La familia Sureda –lo cuento por las generaciones que lo ignoran– vivían en el Palau del Rei Sanxo de Valldemossa: era su casa y dejó de serlo, algo a lo que no fue ajena la vida dispendiosa del patriarca de la familia. De ahí pasaron a vivir en pisos de Palma y casas en Génova o molinos en Sa Cabaneta. Como suele decirse, sin despeinarse y con una alegría que era parte del genio familiar. Como lo era el arte, siempre presente en aquellas casas suyas debido a una poco común sensibilidad artística que todos han tenido. Y acompañándola, el buen gusto decorativo que ha permanecido en sus sucesores actuales. Ellos no eran la casa –como es tradicional en algunas familias– sino que ellos ‘hacían’ la casa, estuvieran donde estuvieran: de una residencia real a un molino. Pedro, especialmente. Además, siempre he pensado que los Sureda crearon sin pretenderlo un estilo decorativo en el que la cultura popular se daba la mano con la alta cultura y que se extendió de Valldemossa a Deià: cal, pintura, cerámica, arte y barro. Una mezcla de austeridad de la payesía con el colorismo de cierta bohemia europea, que caló después en los viajeros –artistas y hippies– que aquí se instalaron. En todas sus casas –y he conocido algunas– uno se encuentra distinto y mejor que en cualquier otra más estudiada. Es otro don de los Sureda, un rasgo como su mandíbula austracista y una cierta liberalidad en las costumbres. Y cuando digo liberalidad me refiero a la aceptación del otro, del diferente, y a la ausencia de cerrazón desconfiada, tan insular. La hospitalidad generosa fue y es uno de sus rasgos habituales.

□ □ □ □ □

> LA TAREA:
Responde estas preguntas sobre el texto de la familia Sureda:
(a) ¿En qué lugar vivía la familia antes de mudarse a pisos de Palma?
(b) ¿Desde qué pueblo y hasta cuál se extendió el estilo decorativo que crearon los Sureda?
(c) ¿Qué rasgo habitual de la familia se nombra en la última frase?

> DATOS PROPORCIONADOS:
□ □ □ □ □

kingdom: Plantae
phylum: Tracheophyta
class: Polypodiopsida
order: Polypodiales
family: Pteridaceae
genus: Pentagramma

□ □ □ □ □

> SOLUCIÓN:
(a) En el Palau del Rei Sanxo de Valldemossa.
(b) De Valldemossa a Deià.
(c) La hospitalidad generosa.